What you need to do
Write out the lines from the records exactly, starting at the line that contains "Palavras-chave" and ending with the line that contains "Referências", both included.
━━ Source data
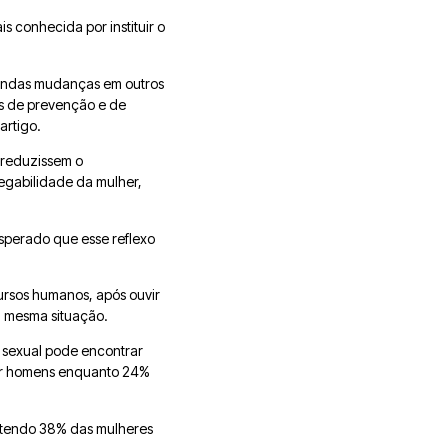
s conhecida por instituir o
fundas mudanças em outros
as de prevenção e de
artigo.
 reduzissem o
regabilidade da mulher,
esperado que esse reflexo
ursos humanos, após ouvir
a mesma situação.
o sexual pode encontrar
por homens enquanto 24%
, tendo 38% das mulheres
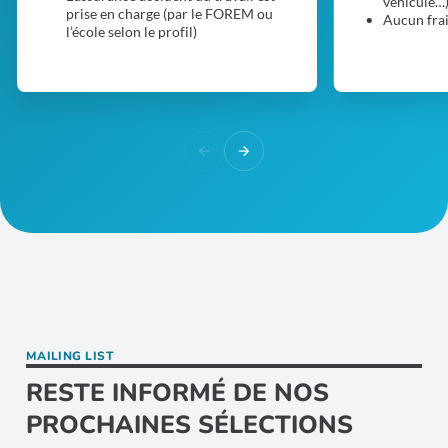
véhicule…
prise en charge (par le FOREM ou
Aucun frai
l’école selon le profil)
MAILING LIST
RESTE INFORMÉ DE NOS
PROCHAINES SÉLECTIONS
━━━━
━━ Source data
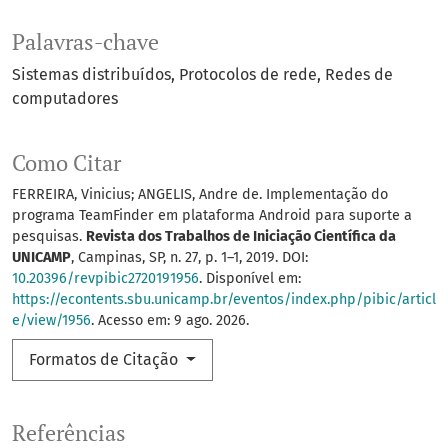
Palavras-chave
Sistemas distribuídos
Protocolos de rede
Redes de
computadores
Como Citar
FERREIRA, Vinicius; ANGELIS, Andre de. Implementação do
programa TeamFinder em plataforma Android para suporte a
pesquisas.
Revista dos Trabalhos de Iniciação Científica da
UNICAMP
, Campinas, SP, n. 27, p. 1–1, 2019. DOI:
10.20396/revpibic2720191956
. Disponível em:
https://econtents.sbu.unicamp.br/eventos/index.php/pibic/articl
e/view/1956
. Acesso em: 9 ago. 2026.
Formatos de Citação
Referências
━━━━
Written reply
Palavras-chave
Sistemas distribuídos
Protocolos de rede
Redes de
computadores
Como Citar
FERREIRA, Vinicius; ANGELIS, Andre de. Implementação do
programa TeamFinder em plataforma Android para suporte a
pesquisas.
Revista dos Trabalhos de Iniciação Científica da
UNICAMP
, Campinas, SP, n. 27, p. 1–1, 2019. DOI:
10.20396/revpibic2720191956
. Disponível em:
https://econtents.sbu.unicamp.br/eventos/index.php/pibic/articl
e/view/1956
. Acesso em: 9 ago. 2026.
Formatos de Citação
Referências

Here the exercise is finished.